You should agree that it’s hard to see that the images in the third column look any different to those in the first column. Also, they look nothing like an ostrich!

The reason for this behaviour is still an open research question and the subject of a lot of debate.

## Other attacks

The approach above modified the whole image by a small amount. But other research has shown that it is possible to change the classification by only modifying a single pixel! Or by introducing a small local image patch that can be printed and introduced into a real scene.

## Defences

The existence of adversarial examples is worrying. It makes it seem that our network is very fragile. Perhaps when it has to operate in the real world and sees lots of new data, it won’t generalise and will make mistakes in a similar way to adversarial examples? And they leave us open to malicious attacks. For this reason, there has been a lot of work on adversarial robustness – effectively trying to create networks for which adversarial examples cannot be constructed.

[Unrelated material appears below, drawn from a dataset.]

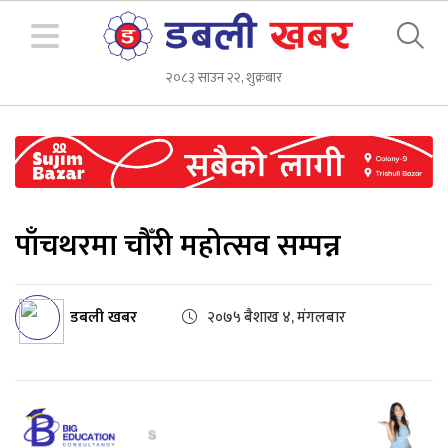
२०८३ साउन २२, शुक्रबार
पाँचथरमा चौँरी महोत्सव सम्पन्न
डबली खबर
२०७५ बैशाख ४, मंगलबार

One interesting idea is to treat every image as a small volume instead of a point in the high dimensional input space. Instead of training so that only that point is correctly classified, we design a loss so that any point a small distance from the training sample is also classified correctly. But despite this progress, adversarial attacks are still a major concern in deep learning and making sure systems that use deep learning are safe.

### References

1. Szegedy, Christian, et al. “Intriguing properties of neural networks.” arXiv preprint arXiv:1312.6199 (2013).
2. Su, Jiawei, Danilo Vasconcellos Vargas, and Kouichi Sakurai. “One pixel attack for fooling deep neural networks.” IEEE Transactions on Evolutionary Computation (2019).
3. Brown, Tom B., et al. “Adversarial patch.” arXiv preprint arXiv:1712.09665 (2017).
4. Wong, Eric, et al. “Scaling provable adversarial defenses.” Proceedings of the 32nd International Conference on Neural Information Processing Systems. 2018.